» Exercise directions:
Using the records below, copy every line that holds the string "Schelling".

Stored data:

————

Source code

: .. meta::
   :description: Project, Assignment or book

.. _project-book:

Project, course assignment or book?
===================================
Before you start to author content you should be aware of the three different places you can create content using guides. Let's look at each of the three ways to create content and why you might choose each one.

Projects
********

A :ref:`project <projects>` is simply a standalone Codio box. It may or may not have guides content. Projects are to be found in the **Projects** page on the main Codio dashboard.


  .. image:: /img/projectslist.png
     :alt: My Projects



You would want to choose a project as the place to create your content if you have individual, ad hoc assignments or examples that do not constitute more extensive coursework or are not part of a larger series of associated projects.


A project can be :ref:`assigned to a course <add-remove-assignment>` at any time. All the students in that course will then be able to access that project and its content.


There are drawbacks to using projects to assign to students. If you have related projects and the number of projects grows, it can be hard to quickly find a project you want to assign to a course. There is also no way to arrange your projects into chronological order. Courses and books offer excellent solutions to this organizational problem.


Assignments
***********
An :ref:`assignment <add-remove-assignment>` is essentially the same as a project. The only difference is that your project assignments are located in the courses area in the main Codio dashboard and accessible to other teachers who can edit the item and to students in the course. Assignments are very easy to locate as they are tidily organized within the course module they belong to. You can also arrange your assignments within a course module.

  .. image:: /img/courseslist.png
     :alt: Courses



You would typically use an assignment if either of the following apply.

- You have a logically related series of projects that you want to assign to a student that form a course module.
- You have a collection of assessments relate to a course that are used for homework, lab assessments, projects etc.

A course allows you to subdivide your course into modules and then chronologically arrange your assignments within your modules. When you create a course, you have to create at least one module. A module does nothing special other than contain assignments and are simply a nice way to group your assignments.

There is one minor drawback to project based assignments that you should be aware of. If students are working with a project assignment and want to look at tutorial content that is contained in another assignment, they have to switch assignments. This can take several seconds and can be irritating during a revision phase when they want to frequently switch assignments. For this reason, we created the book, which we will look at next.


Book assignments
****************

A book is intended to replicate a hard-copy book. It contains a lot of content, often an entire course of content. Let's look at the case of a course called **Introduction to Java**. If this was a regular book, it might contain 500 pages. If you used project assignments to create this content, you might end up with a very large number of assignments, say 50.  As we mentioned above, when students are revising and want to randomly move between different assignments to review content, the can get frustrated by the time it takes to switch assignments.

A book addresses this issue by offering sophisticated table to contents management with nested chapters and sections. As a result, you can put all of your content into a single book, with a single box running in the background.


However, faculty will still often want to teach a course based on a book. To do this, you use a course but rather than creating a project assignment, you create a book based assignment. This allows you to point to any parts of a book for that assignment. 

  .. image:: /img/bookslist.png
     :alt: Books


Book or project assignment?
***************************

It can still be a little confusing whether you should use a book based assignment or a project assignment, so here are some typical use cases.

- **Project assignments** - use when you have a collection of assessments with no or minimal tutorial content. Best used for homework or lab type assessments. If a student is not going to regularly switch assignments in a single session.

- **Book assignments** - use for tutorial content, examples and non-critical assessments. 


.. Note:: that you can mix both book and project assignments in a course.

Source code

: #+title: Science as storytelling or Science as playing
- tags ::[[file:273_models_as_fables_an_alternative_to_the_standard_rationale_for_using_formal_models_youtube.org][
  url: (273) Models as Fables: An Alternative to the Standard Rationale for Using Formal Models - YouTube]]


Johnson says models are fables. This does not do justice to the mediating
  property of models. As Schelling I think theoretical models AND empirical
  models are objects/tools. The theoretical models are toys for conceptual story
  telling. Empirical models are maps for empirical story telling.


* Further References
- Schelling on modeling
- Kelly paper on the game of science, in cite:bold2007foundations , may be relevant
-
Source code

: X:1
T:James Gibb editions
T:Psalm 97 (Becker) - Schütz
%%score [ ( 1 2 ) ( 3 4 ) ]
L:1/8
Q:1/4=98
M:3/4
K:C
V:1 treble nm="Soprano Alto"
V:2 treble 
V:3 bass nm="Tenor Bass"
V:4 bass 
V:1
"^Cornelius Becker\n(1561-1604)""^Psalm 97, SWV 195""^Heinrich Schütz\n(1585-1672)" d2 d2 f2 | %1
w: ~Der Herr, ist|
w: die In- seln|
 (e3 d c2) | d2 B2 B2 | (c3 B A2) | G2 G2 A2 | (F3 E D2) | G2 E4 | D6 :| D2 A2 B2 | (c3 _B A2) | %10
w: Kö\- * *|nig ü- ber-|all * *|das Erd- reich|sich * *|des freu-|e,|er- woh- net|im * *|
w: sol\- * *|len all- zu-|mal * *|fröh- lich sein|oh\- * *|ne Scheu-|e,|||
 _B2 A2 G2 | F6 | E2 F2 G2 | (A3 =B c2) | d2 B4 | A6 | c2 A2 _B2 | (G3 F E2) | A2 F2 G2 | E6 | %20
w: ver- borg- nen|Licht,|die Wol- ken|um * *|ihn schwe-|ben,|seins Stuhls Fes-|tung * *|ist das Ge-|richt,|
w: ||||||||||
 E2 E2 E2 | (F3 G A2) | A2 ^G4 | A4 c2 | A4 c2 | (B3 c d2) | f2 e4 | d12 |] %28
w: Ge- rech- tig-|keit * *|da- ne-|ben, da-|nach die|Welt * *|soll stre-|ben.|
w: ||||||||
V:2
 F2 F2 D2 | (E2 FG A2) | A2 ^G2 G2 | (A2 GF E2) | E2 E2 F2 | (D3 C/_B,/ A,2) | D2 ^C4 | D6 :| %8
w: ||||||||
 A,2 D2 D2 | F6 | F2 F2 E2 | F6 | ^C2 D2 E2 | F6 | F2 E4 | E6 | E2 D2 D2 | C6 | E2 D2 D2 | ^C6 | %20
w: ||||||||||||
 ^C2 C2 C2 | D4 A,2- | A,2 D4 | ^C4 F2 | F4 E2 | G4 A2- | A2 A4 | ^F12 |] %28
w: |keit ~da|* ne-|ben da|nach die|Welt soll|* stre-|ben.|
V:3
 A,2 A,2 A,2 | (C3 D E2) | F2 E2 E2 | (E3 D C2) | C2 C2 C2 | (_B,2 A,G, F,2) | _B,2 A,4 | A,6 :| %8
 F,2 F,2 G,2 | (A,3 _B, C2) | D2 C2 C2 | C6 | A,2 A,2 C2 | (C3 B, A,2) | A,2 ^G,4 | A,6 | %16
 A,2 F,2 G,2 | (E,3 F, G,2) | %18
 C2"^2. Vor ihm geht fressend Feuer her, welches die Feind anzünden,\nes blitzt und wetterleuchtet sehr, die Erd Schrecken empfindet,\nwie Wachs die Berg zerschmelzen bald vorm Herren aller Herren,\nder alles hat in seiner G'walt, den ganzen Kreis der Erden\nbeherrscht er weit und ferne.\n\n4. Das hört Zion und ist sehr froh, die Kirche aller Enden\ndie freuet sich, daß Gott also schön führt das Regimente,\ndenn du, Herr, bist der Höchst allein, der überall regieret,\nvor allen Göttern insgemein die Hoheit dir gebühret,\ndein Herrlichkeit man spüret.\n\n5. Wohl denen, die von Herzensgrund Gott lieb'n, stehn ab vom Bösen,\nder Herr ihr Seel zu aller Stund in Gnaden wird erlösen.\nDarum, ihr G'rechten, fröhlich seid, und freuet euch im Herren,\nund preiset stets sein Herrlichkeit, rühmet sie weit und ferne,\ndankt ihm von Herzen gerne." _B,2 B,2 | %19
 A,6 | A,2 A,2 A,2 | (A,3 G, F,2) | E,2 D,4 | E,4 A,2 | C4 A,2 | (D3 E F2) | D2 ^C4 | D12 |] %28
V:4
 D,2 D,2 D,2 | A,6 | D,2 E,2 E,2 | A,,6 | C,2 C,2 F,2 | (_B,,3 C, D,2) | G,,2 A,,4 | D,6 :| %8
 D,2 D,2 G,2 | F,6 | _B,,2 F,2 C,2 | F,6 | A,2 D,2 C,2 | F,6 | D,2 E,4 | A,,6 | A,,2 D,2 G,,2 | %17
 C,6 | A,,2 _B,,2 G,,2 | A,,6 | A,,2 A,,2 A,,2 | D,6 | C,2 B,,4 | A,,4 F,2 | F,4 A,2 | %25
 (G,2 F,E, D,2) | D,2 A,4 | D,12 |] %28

————

» Output:
  property of models. As Schelling I think theoretical models AND empirical
- Schelling on modeling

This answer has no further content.